▸ **Tekst źródłowy**:
···
46

Latest post of the previous page:

Mój kot chodzi ze mną na spacery. Jeśli chce, oczywiście. Bez żadnych szelek czy smyczy. Ale na ten spacer go nie wezmę, gdyż spacerowanie z kotem to bezustanne zgadywanie, co się zdarzy za chwilę, natomiast ćwiczenie dotyczy wrażeń zmysłowych, a nie prognozowania najbliższej przyszłości.
Ja to wszystko biorę z głowy. Czyli z niczego.

47
Wracając z pracy pojechałam do lasu. Wysiadłam. Jeszcze dobrze drzwi nie zamknęłam, diabli nadali dziadka na rowerze. "A co taka ładna pani w lesie sama robi?" "A może pani moją działkę przyjechała oglądać?" I było po ptokach. Jak kto chce kupić 1,4 ha ziemi w lesie z resztkami glinianki - to pisać, wiem, gdzie jest. :) Dziadek powiedział, że niedrogo, "Dogadamy się."
Rower mu ładnie zgrzytał.
"Natchnienie jest dla amatorów, ten kto na nie bezczynnie czeka, nigdy nic nie stworzy" Chuck Close, fotograf

48
Można napisać o jakimś artyście? Czy tylko chodzi Ci o władców?
···
▸ **Treść poleceń**:
- A) Jaką powierzchnię ma działka w lesie według tekstu źródłowego?
- B) Przepisz dosłownie fragment tekstu źródłowego od słów "Mój kot chodzi" do słów "mu ładnie zgrzytał.".
Rekordy nie mają żadnego związku z tekstem źródłowym.
···
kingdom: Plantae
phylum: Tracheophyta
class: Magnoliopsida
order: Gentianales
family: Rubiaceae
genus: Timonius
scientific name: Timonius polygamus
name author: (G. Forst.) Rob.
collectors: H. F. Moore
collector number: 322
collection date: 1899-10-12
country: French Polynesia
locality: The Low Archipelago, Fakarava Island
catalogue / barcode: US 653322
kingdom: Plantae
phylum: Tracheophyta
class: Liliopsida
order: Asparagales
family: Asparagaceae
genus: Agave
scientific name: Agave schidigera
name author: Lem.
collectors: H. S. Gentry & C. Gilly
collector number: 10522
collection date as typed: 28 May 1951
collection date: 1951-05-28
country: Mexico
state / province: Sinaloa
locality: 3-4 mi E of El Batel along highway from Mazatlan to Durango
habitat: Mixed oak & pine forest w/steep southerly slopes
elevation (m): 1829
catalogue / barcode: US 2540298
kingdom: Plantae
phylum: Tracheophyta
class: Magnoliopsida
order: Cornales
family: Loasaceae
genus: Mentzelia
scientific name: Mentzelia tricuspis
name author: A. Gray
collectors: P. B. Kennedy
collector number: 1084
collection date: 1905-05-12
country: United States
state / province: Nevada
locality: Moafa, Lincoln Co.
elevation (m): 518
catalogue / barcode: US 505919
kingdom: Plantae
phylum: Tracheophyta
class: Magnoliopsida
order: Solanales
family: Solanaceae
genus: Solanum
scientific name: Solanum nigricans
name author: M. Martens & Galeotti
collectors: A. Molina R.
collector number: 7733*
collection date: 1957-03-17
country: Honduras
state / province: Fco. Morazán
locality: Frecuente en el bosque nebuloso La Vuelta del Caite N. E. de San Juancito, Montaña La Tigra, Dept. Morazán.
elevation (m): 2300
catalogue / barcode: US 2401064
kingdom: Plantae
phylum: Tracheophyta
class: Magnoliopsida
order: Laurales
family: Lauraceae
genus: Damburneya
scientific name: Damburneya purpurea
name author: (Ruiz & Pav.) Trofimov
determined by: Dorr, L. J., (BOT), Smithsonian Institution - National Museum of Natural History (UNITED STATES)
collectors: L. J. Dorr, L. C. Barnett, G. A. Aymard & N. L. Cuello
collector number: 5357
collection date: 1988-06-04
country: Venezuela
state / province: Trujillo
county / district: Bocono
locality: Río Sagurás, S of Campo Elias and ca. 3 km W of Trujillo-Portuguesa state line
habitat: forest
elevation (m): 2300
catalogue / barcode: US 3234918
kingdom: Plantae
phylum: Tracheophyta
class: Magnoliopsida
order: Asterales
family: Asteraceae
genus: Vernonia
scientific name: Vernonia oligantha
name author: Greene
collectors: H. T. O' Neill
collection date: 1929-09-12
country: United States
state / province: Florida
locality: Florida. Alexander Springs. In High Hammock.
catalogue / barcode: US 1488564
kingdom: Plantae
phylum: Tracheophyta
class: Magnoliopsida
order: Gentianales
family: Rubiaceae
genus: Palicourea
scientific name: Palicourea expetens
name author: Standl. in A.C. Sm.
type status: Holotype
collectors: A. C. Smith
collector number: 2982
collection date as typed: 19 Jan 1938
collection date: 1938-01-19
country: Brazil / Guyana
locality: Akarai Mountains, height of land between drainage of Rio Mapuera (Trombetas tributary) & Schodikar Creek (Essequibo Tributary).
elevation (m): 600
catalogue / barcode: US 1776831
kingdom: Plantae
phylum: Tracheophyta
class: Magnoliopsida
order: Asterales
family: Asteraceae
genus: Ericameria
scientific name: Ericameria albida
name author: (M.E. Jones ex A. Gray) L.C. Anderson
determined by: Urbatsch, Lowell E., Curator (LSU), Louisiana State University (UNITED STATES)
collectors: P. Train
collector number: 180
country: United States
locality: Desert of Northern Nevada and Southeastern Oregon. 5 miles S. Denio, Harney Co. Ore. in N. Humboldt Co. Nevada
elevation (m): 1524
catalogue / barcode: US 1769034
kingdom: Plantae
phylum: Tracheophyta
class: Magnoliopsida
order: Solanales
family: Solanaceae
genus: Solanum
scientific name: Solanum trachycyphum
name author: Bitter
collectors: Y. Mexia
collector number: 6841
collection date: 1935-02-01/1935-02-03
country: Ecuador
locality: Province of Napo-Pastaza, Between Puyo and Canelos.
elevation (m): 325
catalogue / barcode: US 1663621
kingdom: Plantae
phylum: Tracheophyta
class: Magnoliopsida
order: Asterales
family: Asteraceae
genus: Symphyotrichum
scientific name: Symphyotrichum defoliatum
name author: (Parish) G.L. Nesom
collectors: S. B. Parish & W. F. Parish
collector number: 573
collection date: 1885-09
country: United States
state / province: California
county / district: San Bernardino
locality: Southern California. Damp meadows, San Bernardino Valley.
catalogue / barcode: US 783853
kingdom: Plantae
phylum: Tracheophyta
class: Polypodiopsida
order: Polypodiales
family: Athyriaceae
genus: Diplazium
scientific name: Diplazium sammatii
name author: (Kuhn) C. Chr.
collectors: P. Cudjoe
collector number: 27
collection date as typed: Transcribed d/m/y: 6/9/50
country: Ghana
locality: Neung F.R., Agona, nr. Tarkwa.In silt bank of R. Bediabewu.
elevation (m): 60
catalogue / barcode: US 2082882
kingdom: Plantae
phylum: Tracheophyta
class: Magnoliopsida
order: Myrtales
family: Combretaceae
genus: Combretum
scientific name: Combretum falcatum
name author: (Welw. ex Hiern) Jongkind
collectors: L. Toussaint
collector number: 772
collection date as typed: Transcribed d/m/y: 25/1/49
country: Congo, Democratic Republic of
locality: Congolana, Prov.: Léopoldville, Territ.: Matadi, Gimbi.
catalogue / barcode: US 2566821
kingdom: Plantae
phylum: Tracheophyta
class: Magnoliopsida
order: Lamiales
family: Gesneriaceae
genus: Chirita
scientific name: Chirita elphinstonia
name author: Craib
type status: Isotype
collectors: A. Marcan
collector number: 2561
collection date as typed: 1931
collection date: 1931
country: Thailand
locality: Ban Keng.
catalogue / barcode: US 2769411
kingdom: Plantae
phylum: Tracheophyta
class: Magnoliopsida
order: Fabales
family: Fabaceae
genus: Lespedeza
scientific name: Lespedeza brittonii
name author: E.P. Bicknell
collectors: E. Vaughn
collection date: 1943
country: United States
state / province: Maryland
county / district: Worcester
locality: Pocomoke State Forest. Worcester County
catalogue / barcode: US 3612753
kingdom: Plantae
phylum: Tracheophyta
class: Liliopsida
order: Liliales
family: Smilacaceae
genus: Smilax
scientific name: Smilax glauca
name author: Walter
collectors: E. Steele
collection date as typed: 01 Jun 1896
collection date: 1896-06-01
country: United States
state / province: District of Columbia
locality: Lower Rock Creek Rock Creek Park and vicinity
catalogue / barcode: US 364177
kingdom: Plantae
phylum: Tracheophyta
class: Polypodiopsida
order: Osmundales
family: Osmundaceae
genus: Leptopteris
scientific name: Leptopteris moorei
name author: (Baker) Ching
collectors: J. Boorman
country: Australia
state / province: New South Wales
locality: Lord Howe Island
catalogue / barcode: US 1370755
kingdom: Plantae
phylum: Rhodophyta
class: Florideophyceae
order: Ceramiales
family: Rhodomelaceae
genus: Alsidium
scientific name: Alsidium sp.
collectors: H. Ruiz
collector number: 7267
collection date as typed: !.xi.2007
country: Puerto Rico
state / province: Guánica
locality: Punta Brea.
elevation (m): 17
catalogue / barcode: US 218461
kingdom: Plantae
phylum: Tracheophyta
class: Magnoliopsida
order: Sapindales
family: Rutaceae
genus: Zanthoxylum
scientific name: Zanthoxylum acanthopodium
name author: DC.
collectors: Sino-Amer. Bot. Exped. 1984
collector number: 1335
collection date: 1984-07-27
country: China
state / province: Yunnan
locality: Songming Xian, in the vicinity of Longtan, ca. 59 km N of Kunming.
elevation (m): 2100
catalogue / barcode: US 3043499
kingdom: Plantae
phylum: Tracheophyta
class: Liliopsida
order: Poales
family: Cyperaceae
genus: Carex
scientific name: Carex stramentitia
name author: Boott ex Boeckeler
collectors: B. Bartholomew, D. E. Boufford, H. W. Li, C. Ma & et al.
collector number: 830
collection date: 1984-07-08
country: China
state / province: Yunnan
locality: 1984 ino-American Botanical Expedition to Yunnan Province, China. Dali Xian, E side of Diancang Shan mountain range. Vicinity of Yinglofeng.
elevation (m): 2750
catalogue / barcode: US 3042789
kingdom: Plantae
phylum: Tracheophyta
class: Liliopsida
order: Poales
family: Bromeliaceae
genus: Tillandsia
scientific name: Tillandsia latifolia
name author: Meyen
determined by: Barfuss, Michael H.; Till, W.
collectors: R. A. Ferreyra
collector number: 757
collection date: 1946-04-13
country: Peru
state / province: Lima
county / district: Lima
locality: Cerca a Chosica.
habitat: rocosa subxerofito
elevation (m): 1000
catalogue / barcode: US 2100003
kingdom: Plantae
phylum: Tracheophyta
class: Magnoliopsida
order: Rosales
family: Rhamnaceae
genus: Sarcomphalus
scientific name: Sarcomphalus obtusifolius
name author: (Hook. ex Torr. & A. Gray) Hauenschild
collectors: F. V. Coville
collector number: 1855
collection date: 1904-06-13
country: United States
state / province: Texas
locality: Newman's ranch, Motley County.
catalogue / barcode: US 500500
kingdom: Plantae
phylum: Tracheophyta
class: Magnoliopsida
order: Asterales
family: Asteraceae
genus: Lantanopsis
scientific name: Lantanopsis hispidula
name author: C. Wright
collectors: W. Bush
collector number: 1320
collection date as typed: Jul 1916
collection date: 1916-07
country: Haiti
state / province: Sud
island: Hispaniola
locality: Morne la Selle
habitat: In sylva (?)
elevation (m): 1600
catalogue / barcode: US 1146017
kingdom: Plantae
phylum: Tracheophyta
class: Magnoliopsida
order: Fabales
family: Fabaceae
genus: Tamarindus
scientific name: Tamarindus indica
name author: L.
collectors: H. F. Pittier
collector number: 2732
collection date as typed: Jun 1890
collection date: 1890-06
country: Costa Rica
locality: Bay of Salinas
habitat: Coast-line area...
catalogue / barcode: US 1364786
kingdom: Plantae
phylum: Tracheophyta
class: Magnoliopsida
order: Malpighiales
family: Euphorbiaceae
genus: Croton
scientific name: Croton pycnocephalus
···
▸ **Odpowiedzi do poleceń**:
- A) 1,4 ha.

- B)
Mój kot chodzi ze mną na spacery. Jeśli chce, oczywiście. Bez żadnych szelek czy smyczy. Ale na ten spacer go nie wezmę, gdyż spacerowanie z kotem to bezustanne zgadywanie, co się zdarzy za chwilę, natomiast ćwiczenie dotyczy wrażeń zmysłowych, a nie prognozowania najbliższej przyszłości.
Ja to wszystko biorę z głowy. Czyli z niczego.

47
Wracając z pracy pojechałam do lasu. Wysiadłam. Jeszcze dobrze drzwi nie zamknęłam, diabli nadali dziadka na rowerze. "A co taka ładna pani w lesie sama robi?" "A może pani moją działkę przyjechała oglądać?" I było po ptokach. Jak kto chce kupić 1,4 ha ziemi w lesie z resztkami glinianki - to pisać, wiem, gdzie jest. :) Dziadek powiedział, że niedrogo, "Dogadamy się."
Rower mu ładnie zgrzytał.